The “Schools and Communities First” initiative would provide more money for “education and local services. Since 1978, Prop. 13 has limited property taxes on all forms of property to 1 percent of assessed value, and limits increases in that value to no more than 2 percent a year, except when properties change hands.

The second Prop. 13, which will be on the ballot March 3rd, has absolutely nothing to do with the 1978 version. The 2020 Prop. 13, a “School and College Facilities Bond,” would authorize $15 billion in general obligation bonds for school and college facilities.

Clearly, the new Prop. 13, unlike its predecessor, is no friend to taxpayers. As Howard Jarvis Taxpayer Association president Jon Coupal notes, the $15 billion figure “reflects typical credit card math” because the money would be borrowed from Wall Street, and taxpayers would pay it back plus 80 percent in total interest costs. Hence, the stated $15 billion eventually becomes $27 billion.

Many Californians have had it. Business are leaving. In 2018, 1,800 companies left the state, with most bound for Texas. California is regularly No. 50 on “Best States to do Business” lists. Such longtime big taxpaying firms like Toyota, Charles Schwab and Carl’s Jr. have left for tax-friendlier states recently.

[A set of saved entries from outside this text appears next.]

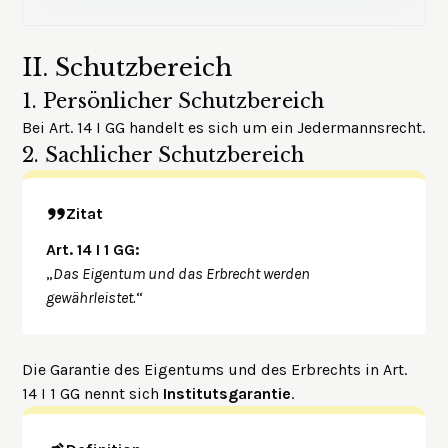
II.
Schutzbereich
1.
Persönlicher Schutzbereich
Bei Art. 14 I GG handelt es sich um ein
Jedermannsrecht
.
2.
Sachlicher Schutzbereich
Zitat
Art. 14 I 1 GG:
„
Das Eigentum und das Erbrecht werden
gewährleistet.
“
Die Garantie des Eigentums und des Erbrechts in Art.
14 I 1 GG nennt sich
Institutsgarantie
.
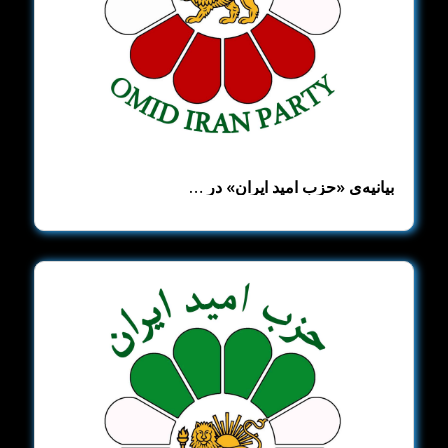
بیانیه‌ی «حزب امید ایران» در …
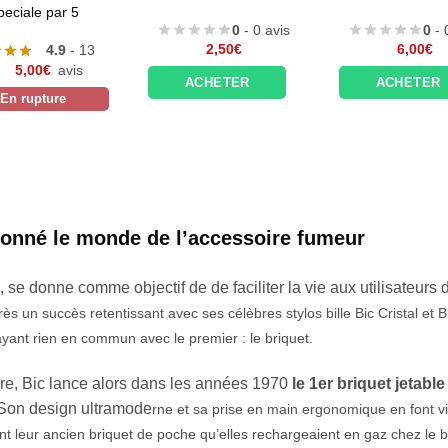
0
- 0 avis
0
- 0 avis
2,50
€
6,00
€
3
ACHETER
ACHETER
tionné le monde de l’accessoire fumeur
se donne comme objectif de de faciliter la vie aux utilisateurs 
rès un succ
ès retentissant avec ses célèbres stylos bille Bic Cristal et B
yant rien en commun avec le premier : le briquet.
aire, Bic lance alors dans les années 1970
le 1er briquet jetable
Son design ultramode
rne et sa prise en main ergonomique en font vi
t leur ancien briquet de poche qu’elles rechargeaient en gaz chez le bu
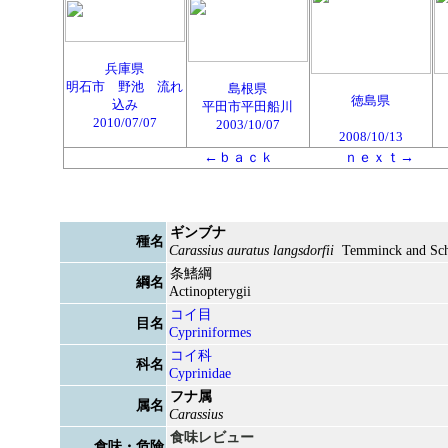
兵庫県
明石市 野池 流れ
島根県
徳島県
込み
平田市平田船川
2010/07/07
2003/10/07
2008/10/13
←ｂａｃｋ
ｎｅｘｔ→
ギンブナ
種名
Carassius auratus langsdorfii
Temminck and Sch
条鰭綱
綱名
Actinopterygii
コイ目
目名
Cypriniformes
コイ科
科名
Cyprinidae
フナ属
属名
Carassius
食味レビュー
食味・危険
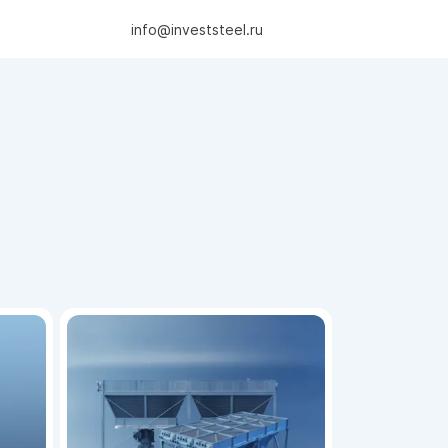
info@investsteel.ru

Golden State taxpayers may have finally reached a tipping point. Measure EE, a parcel tax that needed a two-thirds majority, failed to pass last June. Not only didn’t it get the required two-thirds, it couldn’t even garner a simple majority. Also, in tony Marin County, residents have formed an advocacy group. The mission of the Coalition of Sensible Taxpayers (CO$T) is to “pressure school districts to rethink their spending and funding.”

Over the next year, you are going to hear all kinds of sob stories about needing more money for “the children.” It’s way past time to ignore them and instead, vote your already depleted wallet. You can start by just saying No to Prop. 13 on March 3rd.

Larry Sand, a retired teacher, is president of the California Teachers Empowerment Network.